@orenda
|
Elimde telefon nasıl bir tepki verecek diye delirirken iki kafa daha girdi ekranın önüne.
"Kız! İlk seferden fazla mı oldu acaba? Adamın dalağı şişmiş olmasın."
Dediği laf ilk güldürecekti ki aklıma gelenlerle yine melankolim tepeme üşüştü.
"Kim bilir kimleri ne hallerde gördü? Buna mı yükselecek?"
Mırıltım ve kelimelerin zihnimde yer ettiği olasılıklar genzimi yaktı. Kafama aldığım darbeyle doğru düzgün acı bile çektirmiyorlardı dinine yandımın odasında!
"Kes! Kendine acıma seansını benim yanımda yapma! Eğer öyle bir şeyler yaptıysa bir hâl çare düşüneceğiz."
"Ne yapabiliriz aptal! Hayır ne yapabiliriz yani?"
Meyra küçümser bakışlarıyla yanıma oturup bacaklarını havalı olduğuna inandığı bir şekilde üst üste attı.
"Sonuçta bu camiada bir çevrem, bir ahbap listem, bir hatır için çiğ tavuk yiyecek birikimim var. Veterinerlikten Yasin kısırlaştırılma sürecinde bize yardım eder boklu boncuğum."
İstesemde ciddiyetimi koruyamadım. Bu aptal yüzünden hepimiz okulu bitirip ruh ve sinir hastalıklarında rezervasyon yaptıracaktık.
"Çarelerin beni korkutmaya başlıyor."
Elimdeki telefon titreyince hemen açtım.
Evet Yiğit değilsin! Peki benden ne istiyorsun?
Çok bir şey değil be aslanım. Kalbini versen razıyım.
Meyranın benimle gurur duyacağı kalitede bir krolukla karşılık vermiştim sonuçta. Madem başladık bir işe sürdürmek gerekiyordu artık. Hem baktım sıvıyorum bir hat kırmak çok da zor bir eylem değildi.
Üstelik şu an onunla mesajlaşıyor olduğum gerçeği hoş görün ama ÇILDIRMAMA NEDEN OLACAK KADAR GÜZELDİ!!!
Ne bu şimdi? Ergen fantezisi mi? Ne olacak böyle? Amaç ne yani?
Beni küçümsediğini hissediyorum bi'tanem. İlerde bunu çocuklarımıza anlatırken çok utanırsın.
Ha evleniyoruz da!
Bizde lay lay lom olmaz aslan parçası. Bi kere aldık seni yüreğimize. Burdan sonra o damatlığı giydirmeden düşmem yakandan!

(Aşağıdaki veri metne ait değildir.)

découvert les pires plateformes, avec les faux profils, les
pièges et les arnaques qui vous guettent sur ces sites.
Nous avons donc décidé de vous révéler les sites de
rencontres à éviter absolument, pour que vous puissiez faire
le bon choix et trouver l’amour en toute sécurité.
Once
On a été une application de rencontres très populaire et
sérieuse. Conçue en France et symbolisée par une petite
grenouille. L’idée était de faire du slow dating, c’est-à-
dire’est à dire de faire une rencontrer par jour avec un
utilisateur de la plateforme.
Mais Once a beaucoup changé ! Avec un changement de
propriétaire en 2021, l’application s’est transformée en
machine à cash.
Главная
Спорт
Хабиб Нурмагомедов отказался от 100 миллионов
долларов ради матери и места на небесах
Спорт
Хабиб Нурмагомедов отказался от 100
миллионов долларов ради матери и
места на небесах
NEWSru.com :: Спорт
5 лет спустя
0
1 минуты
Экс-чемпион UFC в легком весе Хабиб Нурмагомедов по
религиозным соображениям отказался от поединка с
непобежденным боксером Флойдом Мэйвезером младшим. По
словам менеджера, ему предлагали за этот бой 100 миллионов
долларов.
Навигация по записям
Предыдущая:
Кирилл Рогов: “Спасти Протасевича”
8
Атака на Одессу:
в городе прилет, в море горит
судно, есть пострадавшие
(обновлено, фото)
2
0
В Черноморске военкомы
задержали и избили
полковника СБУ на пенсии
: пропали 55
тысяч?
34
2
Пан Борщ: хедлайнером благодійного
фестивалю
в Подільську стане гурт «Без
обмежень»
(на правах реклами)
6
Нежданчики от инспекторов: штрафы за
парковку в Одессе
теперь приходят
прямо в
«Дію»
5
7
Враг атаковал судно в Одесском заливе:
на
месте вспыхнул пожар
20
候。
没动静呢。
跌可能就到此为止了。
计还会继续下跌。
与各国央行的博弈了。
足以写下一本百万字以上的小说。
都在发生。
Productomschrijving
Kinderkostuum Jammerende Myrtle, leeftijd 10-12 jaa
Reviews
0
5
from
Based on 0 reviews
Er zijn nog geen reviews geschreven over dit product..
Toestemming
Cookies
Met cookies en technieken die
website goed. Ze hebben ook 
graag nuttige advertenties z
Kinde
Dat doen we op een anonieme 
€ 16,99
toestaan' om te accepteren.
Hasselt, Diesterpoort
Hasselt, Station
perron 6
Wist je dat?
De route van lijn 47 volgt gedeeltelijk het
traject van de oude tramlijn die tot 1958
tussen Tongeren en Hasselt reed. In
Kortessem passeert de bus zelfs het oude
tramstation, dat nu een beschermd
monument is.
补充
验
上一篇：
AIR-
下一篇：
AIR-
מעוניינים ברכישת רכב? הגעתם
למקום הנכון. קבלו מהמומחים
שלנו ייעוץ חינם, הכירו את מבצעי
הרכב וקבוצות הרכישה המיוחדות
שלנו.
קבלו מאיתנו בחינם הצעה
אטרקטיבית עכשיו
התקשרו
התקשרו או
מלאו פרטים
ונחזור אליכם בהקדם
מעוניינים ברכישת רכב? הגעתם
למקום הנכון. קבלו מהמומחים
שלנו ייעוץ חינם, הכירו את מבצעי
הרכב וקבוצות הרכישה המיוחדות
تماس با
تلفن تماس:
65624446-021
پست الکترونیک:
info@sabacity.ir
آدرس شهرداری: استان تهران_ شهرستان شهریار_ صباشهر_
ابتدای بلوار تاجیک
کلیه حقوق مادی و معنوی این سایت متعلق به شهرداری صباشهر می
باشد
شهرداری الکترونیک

Şu an keyiften çıldırıyordum. Kıçımda kurt varmış gibi kıpırdanmam tabiki bir takım mavi led ışıklardan kaçmadı.
"Bu sırıtış! Bu dudak ısırma! Bu kurtlu kıvranış!!!! Oldu bu iş Nazo. Bu boklu boncuk bıldırcını ökseye düşürmüş."
Meyra bağıra çağıra dans ederek Nazenini de kendine uyduruyordu.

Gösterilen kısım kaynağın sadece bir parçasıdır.